Pourquoi la Namibie est-elle l'un des pays les plus touchés par le cancer du col de l'utérus ?

Chaque année, des milliers de femmes namibiennes reçoivent un diagnostic qui bouleverse leur vie : le cancer du col de l'utérus. Avec un taux d'incidence estimé à 37,5 cas pour 100 000 femmes, la Namibie figure parmi les pays les plus durement touchés par cette maladie, avec un niveau près de trois fois supérieur à la moyenne mondiale. Pourtant, il s'agit de l'un des cancers les plus évitables et les plus curables lorsqu'il est détecté suffisamment tôt.

Pourquoi une telle situation ?

La principale cause est connue depuis longtemps : l'infection persistante par le papillomavirus humain (HPV), un virus extrêmement répandu transmis principalement lors des relations sexuelles. Dans la majorité des cas, l'organisme élimine naturellement le virus. Mais chez certaines femmes, l'infection persiste pendant plusieurs années et peut provoquer des lésions qui évoluent progressivement vers un cancer. Selon l'Organisation mondiale de la Santé, près de 99 % des cancers du col de l'utérus sont liés à une infection par un HPV à haut risque.

En Namibie, plusieurs facteurs aggravent cette menace. Les chercheurs soulignent d'abord les difficultés d'accès aux services de santé, notamment dans les zones rurales. Les centres de dépistage sont parfois éloignés, les équipements insuffisants et les professionnels spécialisés peu nombreux. Une étude récente menée dans les régions rurales du pays montre également que les ruptures de matériel médical, les difficultés de transport et le manque de sensibilisation retardent considérablement le diagnostic des patientes.

À cela s'ajoute un autre défi majeur : la forte prévalence du VIH. Les femmes vivant avec le VIH présentent un risque environ six fois plus élevé de développer un cancer du col de l'utérus que les autres femmes. Cette réalité renforce la vulnérabilité de nombreux pays d'Afrique australe, où les deux maladies se croisent fréquemment.

Mais derrière les statistiques se cachent des histoires humaines. Barbara Kamba-Nyathi, diagnostiquée d'un cancer du col de l'utérus à seulement 29 ans, raconte avoir dû affronter non seulement la maladie, mais aussi les préjugés. Beaucoup associaient automatiquement son cancer au VIH, créant une stigmatisation qui décourage encore aujourd'hui certaines femmes de consulter rapidement. Son témoignage est devenu un symbole de la nécessité de parler ouvertement de cette maladie.

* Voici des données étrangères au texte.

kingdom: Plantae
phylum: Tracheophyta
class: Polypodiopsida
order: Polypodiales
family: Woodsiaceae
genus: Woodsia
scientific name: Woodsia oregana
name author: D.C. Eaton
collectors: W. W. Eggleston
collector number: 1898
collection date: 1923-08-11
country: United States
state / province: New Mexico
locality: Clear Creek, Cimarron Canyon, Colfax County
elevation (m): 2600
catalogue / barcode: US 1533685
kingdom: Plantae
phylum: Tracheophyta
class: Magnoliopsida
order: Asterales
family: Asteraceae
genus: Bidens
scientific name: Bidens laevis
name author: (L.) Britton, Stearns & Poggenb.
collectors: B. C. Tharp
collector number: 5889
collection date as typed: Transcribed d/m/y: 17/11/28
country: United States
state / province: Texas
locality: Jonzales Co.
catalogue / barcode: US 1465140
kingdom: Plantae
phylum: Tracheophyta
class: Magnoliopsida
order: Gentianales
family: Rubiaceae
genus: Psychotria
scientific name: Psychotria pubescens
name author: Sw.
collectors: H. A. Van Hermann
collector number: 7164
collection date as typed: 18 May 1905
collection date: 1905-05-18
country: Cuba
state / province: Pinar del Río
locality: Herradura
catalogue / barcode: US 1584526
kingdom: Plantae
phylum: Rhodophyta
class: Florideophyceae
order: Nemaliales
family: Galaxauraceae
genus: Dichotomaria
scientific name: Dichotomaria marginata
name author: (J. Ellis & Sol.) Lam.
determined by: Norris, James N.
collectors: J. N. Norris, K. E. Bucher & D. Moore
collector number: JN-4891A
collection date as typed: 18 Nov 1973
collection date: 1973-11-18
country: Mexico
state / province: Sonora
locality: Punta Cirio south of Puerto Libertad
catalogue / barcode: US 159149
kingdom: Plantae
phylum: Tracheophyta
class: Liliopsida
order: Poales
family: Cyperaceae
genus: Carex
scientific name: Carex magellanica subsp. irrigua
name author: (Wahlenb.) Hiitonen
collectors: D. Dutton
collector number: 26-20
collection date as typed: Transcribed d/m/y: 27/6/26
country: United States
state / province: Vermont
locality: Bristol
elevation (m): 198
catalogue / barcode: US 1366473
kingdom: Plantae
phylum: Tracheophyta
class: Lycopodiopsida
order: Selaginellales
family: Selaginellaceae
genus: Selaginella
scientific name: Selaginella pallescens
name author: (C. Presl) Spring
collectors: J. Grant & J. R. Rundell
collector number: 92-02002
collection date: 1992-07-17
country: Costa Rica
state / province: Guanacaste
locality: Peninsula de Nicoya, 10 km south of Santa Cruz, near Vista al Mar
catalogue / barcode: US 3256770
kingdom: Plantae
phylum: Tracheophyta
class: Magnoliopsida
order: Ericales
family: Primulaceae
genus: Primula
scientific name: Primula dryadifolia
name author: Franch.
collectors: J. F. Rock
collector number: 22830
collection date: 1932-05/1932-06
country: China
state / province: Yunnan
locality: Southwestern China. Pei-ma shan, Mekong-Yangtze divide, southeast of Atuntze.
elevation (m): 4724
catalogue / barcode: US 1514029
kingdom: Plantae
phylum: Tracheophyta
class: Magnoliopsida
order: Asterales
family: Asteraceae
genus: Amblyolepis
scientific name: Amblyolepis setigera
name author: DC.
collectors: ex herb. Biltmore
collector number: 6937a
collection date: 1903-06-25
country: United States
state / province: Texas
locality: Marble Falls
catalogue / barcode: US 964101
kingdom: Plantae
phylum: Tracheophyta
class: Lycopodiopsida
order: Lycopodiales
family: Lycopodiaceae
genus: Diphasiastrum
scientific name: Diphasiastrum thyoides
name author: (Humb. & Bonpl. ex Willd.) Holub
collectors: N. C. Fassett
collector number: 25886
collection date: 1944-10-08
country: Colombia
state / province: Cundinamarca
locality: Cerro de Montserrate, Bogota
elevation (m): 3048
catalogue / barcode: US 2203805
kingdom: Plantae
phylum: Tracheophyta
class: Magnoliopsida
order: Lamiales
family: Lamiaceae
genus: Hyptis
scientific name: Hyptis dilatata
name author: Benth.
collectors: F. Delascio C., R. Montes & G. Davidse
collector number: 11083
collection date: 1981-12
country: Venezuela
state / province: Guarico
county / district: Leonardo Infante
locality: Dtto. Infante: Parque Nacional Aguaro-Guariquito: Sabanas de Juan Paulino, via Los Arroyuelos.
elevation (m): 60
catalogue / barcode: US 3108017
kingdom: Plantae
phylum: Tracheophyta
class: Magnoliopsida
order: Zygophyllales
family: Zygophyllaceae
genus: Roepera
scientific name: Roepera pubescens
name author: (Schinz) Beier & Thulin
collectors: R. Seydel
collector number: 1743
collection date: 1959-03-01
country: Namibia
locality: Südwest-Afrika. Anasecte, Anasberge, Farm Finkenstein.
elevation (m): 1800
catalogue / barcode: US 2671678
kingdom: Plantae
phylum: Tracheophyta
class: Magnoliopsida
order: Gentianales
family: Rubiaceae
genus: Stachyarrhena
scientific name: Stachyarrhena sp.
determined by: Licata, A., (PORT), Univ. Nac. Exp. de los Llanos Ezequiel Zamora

Face à cette crise sanitaire, les médecins namibiens refusent cependant de céder au fatalisme. Leur combat repose sur trois priorités : renforcer le dépistage précoce, améliorer l'accès aux traitements et développer la vaccination contre le HPV. Depuis 2025, le pays a lancé une campagne nationale de vaccination visant les jeunes filles de 9 à 14 ans, avec l'appui de l'Organisation mondiale de la Santé et de plusieurs partenaires internationaux. L'objectif est de protéger une nouvelle génération avant même l'exposition au virus.

Parallèlement, des campagnes communautaires de dépistage sont organisées afin de rapprocher les services médicaux des populations les plus éloignées. Les professionnels de santé multiplient également les actions de sensibilisation pour rappeler qu'un simple dépistage peut détecter des lésions précancéreuses bien avant qu'elles ne deviennent mortelles.

L'OMS rappelle d'ailleurs que l'élimination du cancer du col de l'utérus est désormais un objectif mondial. Sa stratégie dite « 90-70-90 » vise à vacciner 90 % des jeunes filles avant 15 ans, dépister 70 % des femmes à deux moments clés de leur vie et traiter 90 % des femmes présentant des lésions précancéreuses ou un cancer. Si ces objectifs sont atteints, cette maladie pourrait devenir extrêmement rare dans les prochaines décennies.

L'histoire de la Namibie rappelle ainsi une vérité essentielle : le cancer du col de l'utérus n'est pas une fatalité. Il est aujourd'hui l'un des rares cancers que l'humanité possède les moyens de prévenir presque entièrement. Le véritable défi n'est donc plus scientifique, mais celui de l'accès équitable à la prévention, au dépistage et aux soins.